Il ne suffit pas de détruire, en même temps que la machine d'Etat, tous les organes de planification idéologique du passé comme l'Eglise, l'école et autres innombrables associations; il ne suffit pas d'établir un contrôle central de tous les grands moyens de diffusion: presse, radio, théâtre, etc... Ces mesures doivent être complétées économiquement et socialement par la possibilité de passer rapidement et avec succès à l'extirpation des formes bourgeoises de production. Lénine savait fort bien que la nécessité de laisser survivre et dans un certain sens se consolider la gestion familiale des petites entreprises agricoles, signifiait laisser du terrain à la psychologie égoïste et mercantile de type bourgeois, à la propagande défaitiste du pope, en somme à laisser du jeu aux innombrables superstitions contre-révolutionnaires. Mais l'état des rapports de force ne laissait pas d'autre choix. C'est seulement en conservant la force et la solidité au pouvoir armé du prolétariat industriel que l'on pouvait concilier l'utilisation de l'élan révolutionnaire des alliés paysans contre les entraves du régime agraire féodal et la défense contre le danger d'une éventuelle jacquerie de paysans à moitié enrichis, telle que celle qui se vérifia dans la guerre civile contre Dénikine et Koltchak.

La fausse position de ceux qui veulent appliquer la démocratie arithmétique au sein de la masse travailleuse et de ses organismes remonte donc à une fausse interprétation des termes du déterminisme marxiste.

Nous avons déjà fait plus haut la distinction entre la thèse erronée selon laquelle, à chaque époque historique, à des classes défendant des intérêts opposés correspondent des groupes professant des théories opposées, la thèse exacte qui nous montre au contraire qu'à chaque époque historique le système doctrinal construit sur les intérêts de la classe dominante tend à être défendue par la classe dominée à l'avantage de la première.
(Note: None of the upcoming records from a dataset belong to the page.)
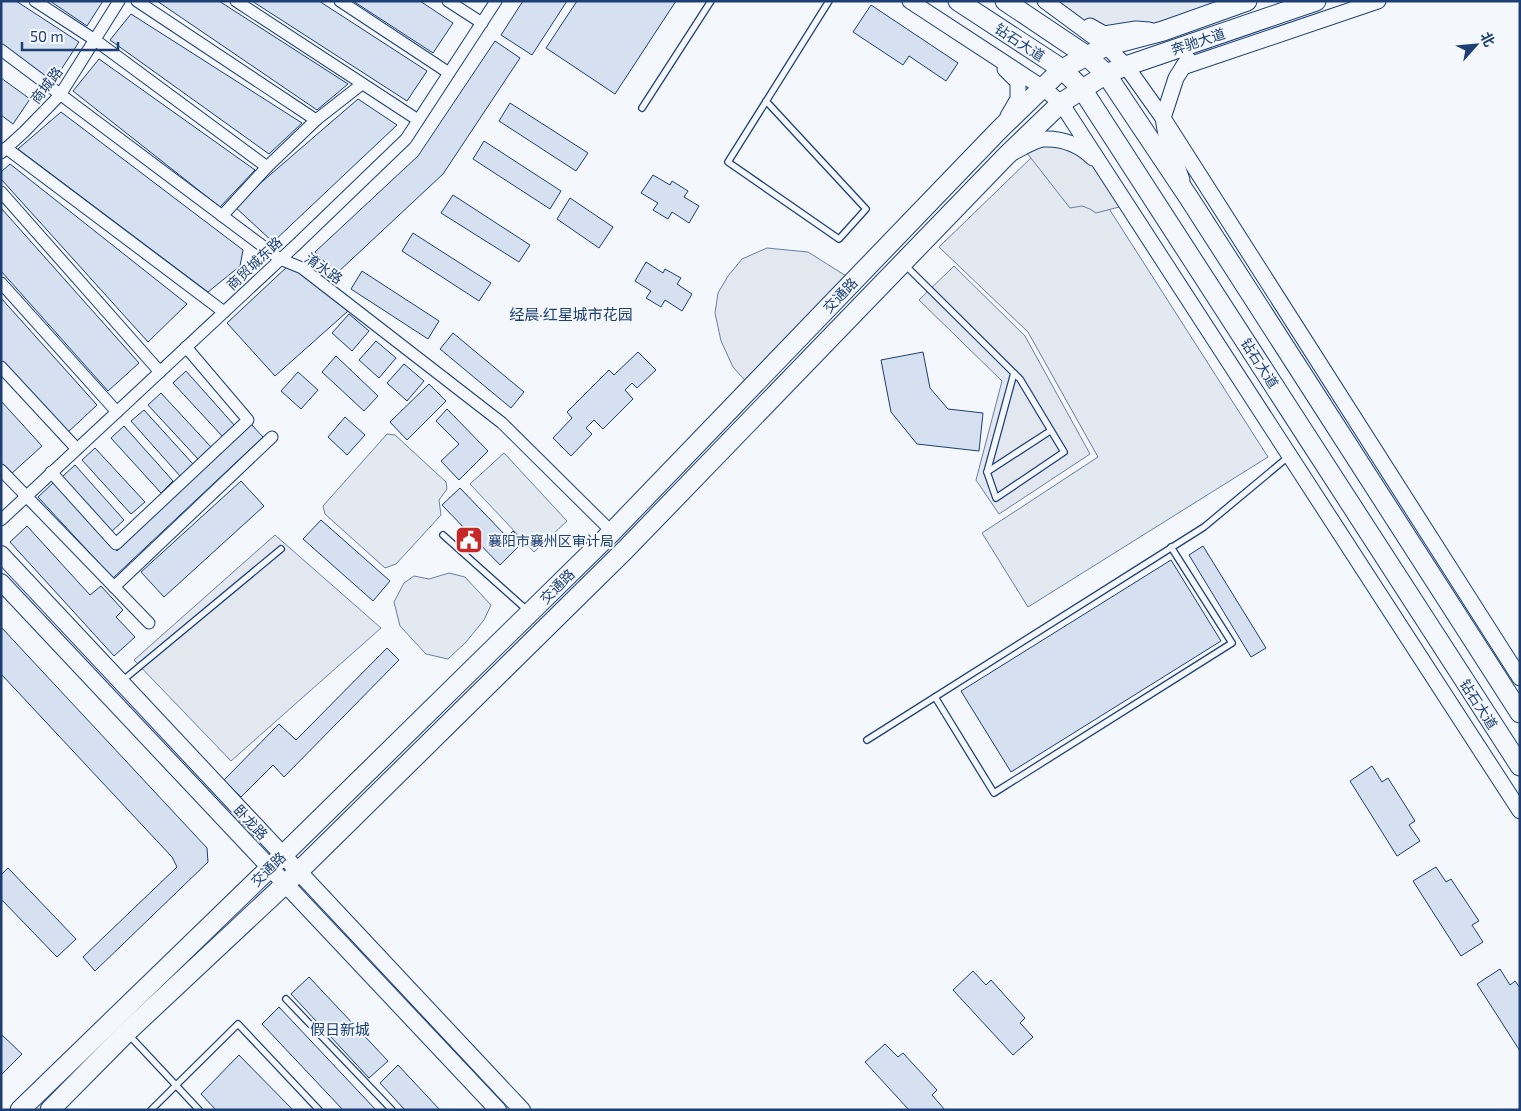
<svg xmlns="http://www.w3.org/2000/svg" width="1521" height="1111" font-family="'Exo 2','Noto Sans SC',sans-serif">
	<style>
		.green { fill: #e3e9f0; stroke: #687fa3 }
		.parking { fill: #e3e8f0; stroke: #687fa3 }
		.building { fill: #d5e0f0; stroke: #1d3f73 }
		.lines { fill: none; stroke-linecap: round; stroke-linejoin: round }
		.service-casing { stroke: #1d3f73; stroke-width: 8 }
		.minor-casing { stroke: #1d3f73; stroke-width: 13 }
		.tertiary-casing { stroke: #1d3f73; stroke-width: 17 }
		.secondary-casing { stroke: #1d3f73; stroke-width: 18 }
		.primary-casing { stroke: #1d3f73; stroke-width: 21 }
		.trunk-casing { stroke: #1d3f73; stroke-width: 21 }
		.service { stroke: #f4f7fb; stroke-width: 5.5 }
		.minor { stroke: #f4f7fb; stroke-width: 11 }
		.tertiary { stroke: #f4f7fb; stroke-width: 15 }
		.secondary { stroke: #f4f7fb; stroke-width: 16 }
		.primary { stroke: #f4f7fb; stroke-width: 19 }
		.trunk { stroke: #f4f7fb; stroke-width: 19 }
		.labels { text-anchor: middle; dominant-baseline: central; stroke-width: 4; stroke-linejoin: round; paint-order: stroke }
		.street-label { font-size: 14px; fill: #1d3f73; stroke: #f4f7fb }
		.poi-label { font-size: 14px; fill: #1d3f73; stroke: #f4f7fb; text-anchor: start }
		.neighbourhood-label { font-size: 15px; fill: #1d3f73; stroke: #f4f7fb }
	</style>
	<rect width="100%" height="100%" fill="#f4f7fb"/>
	<g class="green">
		<path d="M1045,1H1247L1214,14L1104,34Z"/>
		<path d="M1074,154L1268,457L1028,607L982,533L1098,457L1028,332L939,247L1032,157Z"/>
		<path d="M387,434L395,435L446,482L447,489L439,500L441,515L396,564L385,568L325,514L323,506Z"/>
		<path d="M504,453L567,521L534,552L470,484Z"/>
		<path d="M449,573L465,577L491,605L484,620L466,642L448,659L426,654L400,626L394,602L404,583L414,576L429,579Z"/>
	</g>
	<g class="parking">
		<path d="M1042,139L1088,153L1127,205L1096,213L1090,209L1082,206L1070,208L1023,148Z"/>
		<path d="M767,248L808,252L854,281L751,387L733,367L721,341L715,313L718,293L728,276L742,259Z"/>
		<path d="M954,266L1025,336L1090,454L999,514L976,480L1002,381L919,300Z"/>
		<path d="M275,535L381,628L231,761L134,660Z"/>
	</g>
	<g class="building">
		<path d="M1,1H16L79,42L53,82L1,45Z"/>
		<path d="M50,1H103L87,26Z"/>
		<path d="M157,1H219L348,84L317,110Z"/>
		<path d="M252,1H319L427,71L407,101Z"/>
		<path d="M353,1H420L453,23L433,53Z"/>
		<path d="M523,1H567L532,55L501,35Z"/>
		<path d="M577,1H676L615,94L546,48Z"/>
		<path d="M871,5L958,63L946,81L909,56L903,65L853,32Z"/>
		<path d="M131,14L302,123L269,154L110,40Z"/>
		<path d="M495,41L520,58L443,174L336,274L315,252L418,156Z"/>
		<path d="M99,59L255,170L220,207L73,91Z"/>
		<path d="M1,78L30,99L13,124L1,115Z"/>
		<path d="M358,99L397,125L273,242L234,206Z"/>
		<path d="M510,103L588,153L576,171L499,121Z"/>
		<path d="M61,112L243,250L240,266L208,292L18,149Z"/>
		<path d="M484,141L561,191L550,209L473,159Z"/>
		<path d="M10,164L187,304L148,342L1,179V172Z"/>
		<path d="M653,175L670,185L672,181L688,191L684,197L699,206L689,223L672,212L668,219L653,210L658,203L641,193Z"/>
		<path d="M453,195L530,245L519,262L441,213Z"/>
		<path d="M570,198L613,227L599,248L557,219Z"/>
		<path d="M1,208L139,363L108,391L1,271Z"/>
		<path d="M413,233L491,283L479,301L402,251Z"/>
		<path d="M646,262L663,273L665,269L681,278L677,284L692,294L682,311L665,300L661,307L646,298L651,291L635,281Z"/>
		<path d="M289,265L348,311L275,376L227,323Z"/>
		<path d="M362,271L439,321L428,339L351,289Z"/>
		<path d="M1,298L97,405L66,434L1,361Z"/>
		<path d="M349,314L369,331L352,351L332,333Z"/>
		<path d="M453,333L524,392L511,408L440,349Z"/>
		<path d="M376,341L396,358L379,378L359,360Z"/>
		<path d="M638,352L656,370L637,388L632,383L625,390L633,399L603,429L594,420L586,428L592,434L571,456L553,438L572,418L567,412L609,370L614,375Z"/>
		<path d="M923,352L930,388L948,409L983,413L979,451L917,444L891,412L881,360Z"/>
		<path d="M336,356L378,396L364,411L322,372Z"/>
		<path d="M404,364L424,381L407,401L387,383Z"/>
		<path d="M186,371L235,426L223,437L173,383Z"/>
		<path d="M298,372L318,390L301,409L281,391Z"/>
		<path d="M429,384L446,401L407,440L390,422Z"/>
		<path d="M161,393L211,447L198,459L148,405Z"/>
		<path d="M1,401L42,446L10,475L1,465Z"/>
		<path d="M447,409L488,451L459,480L441,461L459,444L436,421Z"/>
		<path d="M144,410L193,464L180,476L131,421Z"/>
		<path d="M345,417L365,435L347,455L328,437Z"/>
		<path d="M251,424L263,437L113,578L38,497L53,483L117,551Z"/>
		<path d="M124,426L173,481L161,493L111,438Z"/>
		<path d="M95,448L145,502L131,514L82,460Z"/>
		<path d="M75,465L124,520L111,532L62,477Z"/>
		<path d="M241,481L264,506L164,597L141,572Z"/>
		<path d="M460,488L507,537L513,531L523,542L500,565L442,505Z"/>
		<path d="M321,520L390,581L373,601L303,539Z"/>
		<path d="M27,526L90,595L101,586L123,610L116,617L135,637L114,656L10,542Z"/>
		<path d="M1203,546L1266,648L1251,657L1189,555Z"/>
		<path d="M1171,560L1221,641L1011,772L961,691Z"/>
		<path d="M1,627L207,848L208,862L95,971L83,957L177,867L172,857L1,674Z"/>
		<path d="M387,648L399,660L284,777L273,765L241,797L224,780L279,724L296,740Z"/>
		<path d="M1372,766L1382,782L1388,778L1415,821L1409,825L1420,841L1397,856L1350,781Z"/>
		<path d="M1436,867L1446,882L1451,879L1479,921L1472,925L1483,942L1461,956L1413,881Z"/>
		<path d="M8,868L76,939L57,957L1,899V875Z"/>
		<path d="M1500,969L1510,985L1515,981L1520,988V1051L1477,984Z"/>
		<path d="M973,971L986,985L991,980L1025,1018L1020,1023L1033,1037L1013,1055L953,990Z"/>
		<path d="M309,977L388,1061L369,1078L291,994Z"/>
		<path d="M279,1007L376,1110H343L262,1024Z"/>
		<path d="M1,1034L22,1054L1,1075Z"/>
		<path d="M885,1044L898,1057L903,1053L937,1090L932,1095L945,1110H909L865,1062Z"/>
		<path d="M239,1055L293,1110H216L201,1094Z"/>
		<path d="M398,1065L440,1110H405L380,1083Z"/>
	</g>
	<g class="lines">
		<g class="service-casing">
			<g id="service">
				<path d="M766,101L866,209L839,239L728,162L829,1"/>
				<path d="M642,108L711,1"/>
				<path d="M904,264L1020,379L1064,452L996,498L987,472L1014,373"/>
				<path d="M987,472L1050,431"/>
				<path d="M443,535L528,611"/>
				<path d="M122,681L281,549"/>
				<path d="M935,697L994,793L1232,643L1171,547"/>
				<path d="M867,740L1204,527L1288,457"/>
				<path d="M286,999L392,1110"/>
				<path d="M128,1034L199,1110"/>
				<path d="M151,1110L238,1024L319,1110"/>
			</g>
		</g>
		<g class="minor-casing">
			<g id="minor">
				<path d="M35,1L95,40L267,167L316,120"/>
				<path d="M137,1L316,120L362,84"/>
				<path d="M236,1L418,120"/>
				<path d="M340,1L449,73"/>
				<path d="M448,1L482,23"/>
				<path d="M1,50L280,259L302,268L502,423L612,532"/>
				<path d="M6,148L224,312"/>
				<path d="M1,153L24,132L60,95L119,1"/>
				<path d="M1,192L160,372"/>
				<path d="M222,216L267,167"/>
				<path d="M1,283L117,412"/>
				<path d="M1,367L77,449"/>
				<path d="M1,470L149,623"/>
				<path d="M51,472L116,544L248,420L186,347"/>
				<path d="M1,520L297,244L406,139L496,1"/>
				<path d="M114,587L272,437"/>
			</g>
		</g>
		<g class="tertiary-casing">
			<g id="tertiary">
				<path d="M910,1L1043,88L1061,103L1520,811"/>
				<path d="M1045,1L1106,46L1126,66L1163,118L1520,678"/>
				<path d="M1090,26L1104,34L1136,29L1149,30"/>
				<path d="M1183,67L1378,1"/>
				<path d="M1005,69L1018,82V99L1008,116"/>
				<path d="M1014,152C1022,148 1034,140 1043,139C1062,138 1080,145 1093,158"/>
				<path d="M1182,180L1166,135L1163,118L1176,78L1188,59"/>
			</g>
		</g>
		<g class="secondary-casing">
			<g id="secondary">
				<path d="M1,554L522,1110"/>
				<path d="M1,582L498,1110"/>
			</g>
		</g>
		<g class="primary-casing">
			<g id="primary">
				<path d="M20,1110L282,856L612,532L1000,129L1062,69L1106,46L1163,31L1247,1"/>
				<path d="M50,1110L126,1033L298,872L625,550L1006,156L1061,103L1106,74L1126,66L1316,1"/>
			</g>
		</g>
		<g class="trunk-casing">
			<g id="trunk">
				<path d="M958,1L1062,69L1082,89L1520,766"/>
				<path d="M1005,1L1087,56L1106,74L1189,198L1520,713"/>
			</g>
		</g>
		<use href="#service" class="service"/>
		<use href="#minor" class="minor"/>
		<use href="#tertiary" class="tertiary"/>
		<use href="#secondary" class="secondary"/>
		<use href="#primary" class="primary"/>
		<use href="#trunk" class="trunk"/>
	</g>
	<defs>
		<g id="civic-square" transform="scale(1.4375)"><rect x="-9" y="-9" width="18" height="18" rx="4" fill="#c62828" stroke="#f4f7fb"/><path d="M-.6-6.5H3V-4.5H.6V-3L4-1V1h2V6H-6V1h2V-1L-.6-3ZM-1.2 2.5V6h2.4V2.5Z" fill="#fff"/></g>
	</defs>
	<g fill-rule="evenodd">
		<use href="#civic-square" x="469" y="540"/>
	</g>
	<g class="labels">
		<g class="street-label">
			<text transform="translate(1198 41) rotate(-18)">奔驰大道</text>
			<text transform="translate(1020 42) rotate(33)">钻石大道</text>
			<text transform="translate(46 85) rotate(-52)">商城路</text>
			<text transform="translate(254 263) rotate(-43)">商贸城东路</text>
			<text transform="translate(324 268) rotate(35)">淯水路</text>
			<text transform="translate(840 295) rotate(-46)">交通路</text>
			<text transform="translate(1260 363) rotate(57)">钻石大道</text>
			<text transform="translate(557 586) rotate(-45)">交通路</text>
			<text transform="translate(1479 704) rotate(57)">钻石大道</text>
			<text transform="translate(251 822) rotate(47)">卧龙路</text>
			<text transform="translate(268 869) rotate(-44)">交通路</text>
		</g>
		<g class="poi-label">
			<text x="488" y="540">襄阳市襄州区审计局</text>
		</g>
		<g class="neighbourhood-label">
			<text x="571" y="314">经晨·红星城市花园</text>
			<text x="340" y="1029">假日新城</text>
		</g>
	</g>
	<rect width="1521" height="1111" fill="none" stroke="#1d3f73" stroke-width="5"/>
	<g transform="translate(1476 45) rotate(63)" stroke="#f4f7fb" stroke-width="4" paint-order="stroke">
	<path d="M0-4L9 19L0 12L-9 19Z" fill="#1d3f73"/>
	<text y="-8" font-size="14" font-weight="bold" text-anchor="middle" fill="#1d3f73">北</text>
	</g>
	<path d="M22 42v8h96v-8" fill="none" stroke="#1d3f73" stroke-width="2.5"/>
	<text x="30" y="42" font-size="15" fill="#1d3f73" stroke="#f4f7fb" stroke-width="4" paint-order="stroke">50 m</text>
</svg>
Qui est serf de corps l'est aussi d'esprit. Le vieux mensonge bourgeois est justement de vouloir commencer par la libération des esprits qui ne mène à rien et ne coûte rien aux privilégiés, alors que c'est de la libération des corps qu'il faut partir.

De même, à propos du fameux problème de la conscience, il est faux que la série des déterminations soit: causes économiques déterminantes - conscience de classe - action de classe.

Le déroulement est inverse: causes économiques déterminantes - action de classe - conscience de classe. La conscience de classe vient à la fin et, de façon générale, après la victoire décisive.

La nécessité économique concentre la pression et les efforts de tous ceux qui sont opprimés et étouffés par les formes cristallisées d'un système donné de production. Ils réagissent, se débattent, se dressent contre ces limites. C'est au cours de ce heurt et de cette lutte que grandit leur compréhension des conditions générales, des lois et des principes de celle-ci et que se forme chez eux une vision claire du programme de leur classe.

Depuis des dizaines d'années, on nous reproche de vouloir une révolution d'inconscients.

Nous pourrions répondre que, pourvu que la révolution balaye l'amas d'infâmies accumulé par le régime bourgeois et pourvu que soit brisé le cercle formidable des institutions qui oppriment et mutilent la vie des masses productives, cela ne nous gêne pas du tout que les coups soient portés à fond par des hommes non encore conscients de l'issue de la lutte.

Mais par contre, nous marxistes de gauche, nous avons toujours revendiqué avec netteté et vigueur l'importance de la partie doctrinale du mouvement; nous avons constamment dénoncé l'absence de principes et leur trahison par les opportunistes de la droite (...).

La clé de notre système réside justement dans le fait que ce n'est pas l'individu que nous considérons comme le siège de cette clarification; nous savons fort bien au contraire que dans la généralité des cas les éléments de la masse lancée dans la lutte ne pourront pas avoir dans leurs cerveaux les éléments de la vision théorique générale. Poser une telle condition serait purement illusoire et contre-révolutionnaire. Ce rôle revient au contraire, non à des groupes d'individus supérieurs envoyés pour le bien de l'humanité, mais à un organisme, à un mécanisme différencié au sein de la masse, utilisant les individus comme les cellules qui composent les tissus et les élevant à une fonction qui, sans ce complexe de relations, n'aurait pas été possible. Cet organisme, ce système, ce complexe d'éléments dont chacun a ses fonctions propres est l'organisme de classe, analogue à l'organisme animal dans lequel concourent des systèmes très compliqués de tissus, de vaisseaux, etc.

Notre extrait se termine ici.